Je n’aime pas la musique québécoise » : phrase à laquelle je me suis trop souvent butée lorsque je partageais mes goûts musicaux. Cela m’a toujours un peu (beaucoup) irritée, sans savoir comment l’expliquer. J’ai du mal à accepter que la musique québécoise soit réduite à une seule et même catégorie, alors que l’on considère la musique américaine comme un regroupement d’une multiplicité de genres et d’artistes.

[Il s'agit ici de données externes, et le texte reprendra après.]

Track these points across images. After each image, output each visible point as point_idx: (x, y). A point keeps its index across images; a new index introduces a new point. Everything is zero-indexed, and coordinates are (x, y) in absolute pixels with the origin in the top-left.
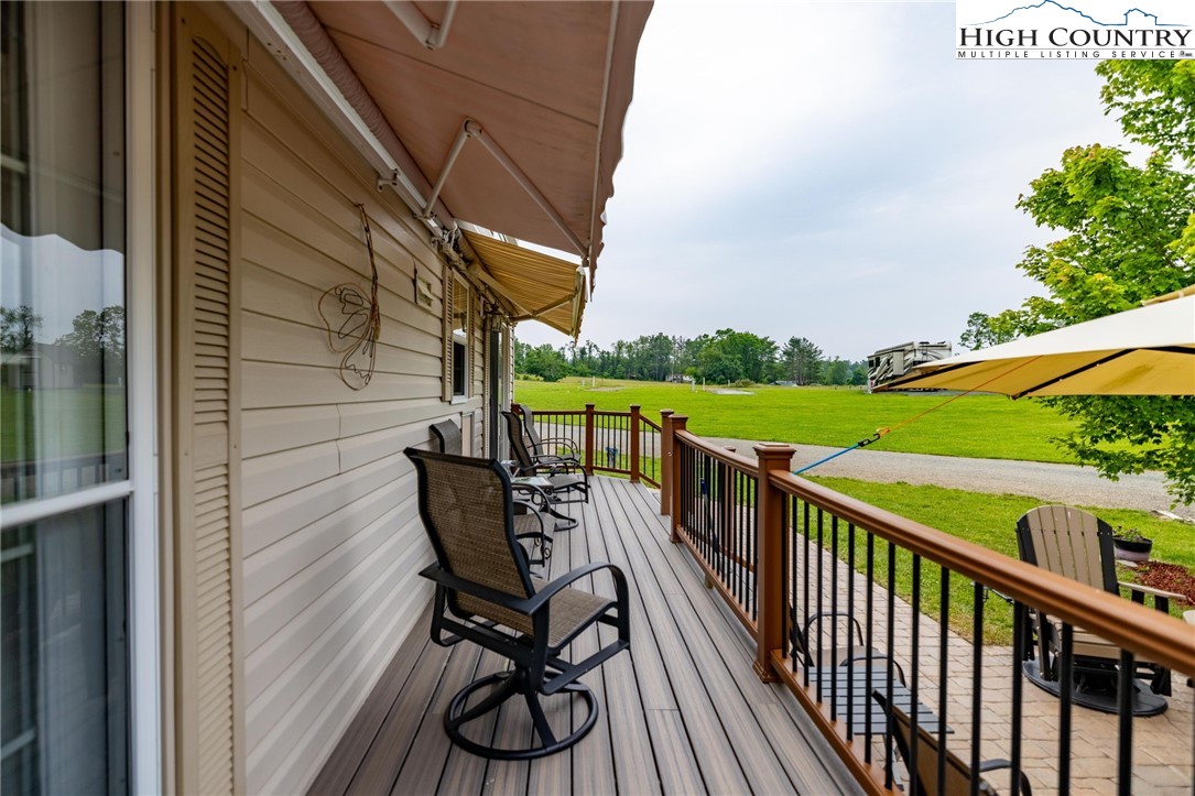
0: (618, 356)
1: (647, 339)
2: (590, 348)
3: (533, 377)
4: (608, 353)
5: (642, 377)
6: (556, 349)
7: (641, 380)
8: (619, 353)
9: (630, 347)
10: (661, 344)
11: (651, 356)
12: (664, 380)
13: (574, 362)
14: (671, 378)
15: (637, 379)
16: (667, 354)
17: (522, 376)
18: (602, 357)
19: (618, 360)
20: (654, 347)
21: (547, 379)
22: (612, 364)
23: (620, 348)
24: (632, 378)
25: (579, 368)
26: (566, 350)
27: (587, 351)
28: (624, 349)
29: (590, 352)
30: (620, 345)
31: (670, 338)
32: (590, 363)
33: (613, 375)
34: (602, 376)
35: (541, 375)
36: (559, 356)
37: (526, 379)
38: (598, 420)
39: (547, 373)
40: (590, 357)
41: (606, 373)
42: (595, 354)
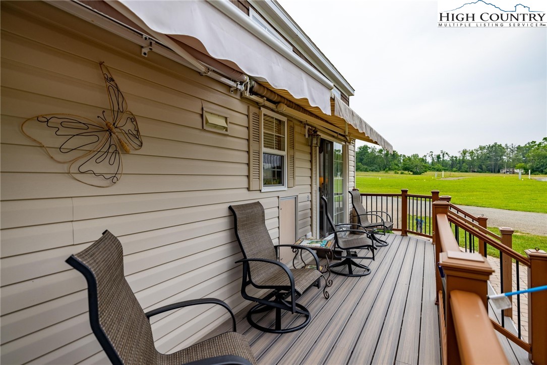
0: (463, 158)
1: (484, 147)
2: (444, 154)
3: (406, 172)
4: (456, 157)
5: (481, 170)
6: (421, 156)
7: (480, 172)
8: (464, 157)
9: (472, 153)
10: (496, 150)
11: (488, 157)
12: (499, 172)
13: (433, 163)
14: (504, 171)
15: (478, 172)
16: (502, 155)
17: (400, 172)
18: (452, 160)
19: (463, 161)
20: (490, 152)
21: (415, 173)
22: (459, 163)
23: (465, 154)
24: (474, 172)
25: (436, 167)
26: (427, 157)
27: (441, 156)
28: (467, 154)
29: (443, 157)
30: (465, 152)
31: (503, 145)
32: (444, 164)
33: (460, 170)
34: (452, 171)
35: (411, 171)
36: (423, 160)
37: (402, 173)
38: (410, 201)
39: (415, 170)
40: (443, 160)
41: (454, 169)
42: (446, 158)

Dire « je n’aime pas la musique québécoise » est une généralisation infondée. Les mots « musique québécoise » ne constituent pas un genre, mais plutôt une riche catégorie culturelle, voire géographique. Il s’agit tout simplement de musique produite ici même, au Québec, par des individus revendiquant une appartenance au territoire québécois. Il n’y a pas de musicalité particulière associée à cette catégorie ; le genre musical est ce qui se rapproche davantage des goûts personnels. L’industrie musicale d’ici produit autant de musique pop que de rap, en passant par la musique indépendante, la chanson et le punk. Il y a un monde entre des artistes comme Violett Pi et Lynda Lemay, et pourtant, certaines personnes ont l’audace de les placer dans la même catégorie, justifiant ainsi leur dédain de ce qui se produit musicalement au Québec, alors qu’ils n’ont été exposés qu’au mince échantillon de chansons peu diversifiées qui jouent à la radio.

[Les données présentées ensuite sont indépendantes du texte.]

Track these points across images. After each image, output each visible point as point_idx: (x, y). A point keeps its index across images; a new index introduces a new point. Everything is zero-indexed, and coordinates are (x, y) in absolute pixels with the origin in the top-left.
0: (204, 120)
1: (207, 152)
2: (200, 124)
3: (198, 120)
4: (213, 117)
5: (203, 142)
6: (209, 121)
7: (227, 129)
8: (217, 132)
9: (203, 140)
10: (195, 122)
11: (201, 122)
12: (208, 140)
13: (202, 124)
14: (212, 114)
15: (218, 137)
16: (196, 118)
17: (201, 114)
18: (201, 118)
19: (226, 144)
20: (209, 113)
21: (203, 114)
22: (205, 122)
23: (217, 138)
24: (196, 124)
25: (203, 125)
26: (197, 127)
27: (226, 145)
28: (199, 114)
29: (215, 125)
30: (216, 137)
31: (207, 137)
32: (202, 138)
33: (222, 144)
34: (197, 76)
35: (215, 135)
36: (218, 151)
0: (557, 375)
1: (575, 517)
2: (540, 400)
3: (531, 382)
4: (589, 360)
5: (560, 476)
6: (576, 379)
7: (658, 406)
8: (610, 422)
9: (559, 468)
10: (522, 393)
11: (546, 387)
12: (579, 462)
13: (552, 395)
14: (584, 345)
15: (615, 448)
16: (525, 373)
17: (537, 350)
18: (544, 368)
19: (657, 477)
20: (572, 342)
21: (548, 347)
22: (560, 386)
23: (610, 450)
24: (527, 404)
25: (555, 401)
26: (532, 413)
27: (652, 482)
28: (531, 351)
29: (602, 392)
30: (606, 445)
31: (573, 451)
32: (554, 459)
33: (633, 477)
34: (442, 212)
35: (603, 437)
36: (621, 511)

« L’industrie musicale d’ici produit autant de musique pop que de rap, en passant par la musique indépendante, la chanson et le punk »
Si le malaise réside dans la langue, la musique québécoise est aussi polyglotte. Bien que, politiquement, on essaie parfois de se convaincre du contraire, le Québec est une société diversifiée, remplie d’individus au bagage culturel varié. Les artistes québécois se produisent en anglais ; Patrick Watson, Gabrielle Shonk, Claudia Bouvette et Soran en sont quelques exemples. Les langues autochtones ont également leur place dans ce que je considère comme « musique québécoise ». Des artistes comme Elisapie, Kanen et Laura Niquay façonnent le portrait de la musique d’ici en se produisant dans des langues autochtones ; c’est un des multiples visages du Québec qu’il ne faut certainement pas oublier. L’excuse de la langue ne tient donc pas, et la question persiste : pourquoi rejeter si catégoriquement la musique locale ?
Je ne sais pas exactement comment y répondre, peut-être est-ce vain de tenter de le faire. Plutôt que de comprendre, j’essaierai finalement de convaincre. Il faut s’intéresser à ce qui se fait près de nous. La musique nous permet de mieux nous comprendre ; je n’oublierai jamais à quel point la chanson St. Denis de Ponteix et Louis-Jean Cormier m’a fait chavirer dans mes premiers mois de vie à Montréal. Mais le plus puissant, c’est le pouvoir que la musique a de nous faire comprendre l’autre. « L’autre », dans le cas de la musique québécoise, c’est notre voisine d’en haut, le travailleur du dépanneur, notre professeur. J’ai la conviction que s’intéresser à la musique d’ici, c’est aussi s’intéresser aux réalités d’ici. Peut-être ainsi pourrons-nous mieux vivre entre nous, mieux vivre ensemble.
P.S. – Quelques suggestions d’artistes en rafale pour commencer votre quête d’empathie musicale : Mon Doux Saigneur, Comment Debord, La Bronze et Marilyne Léonard.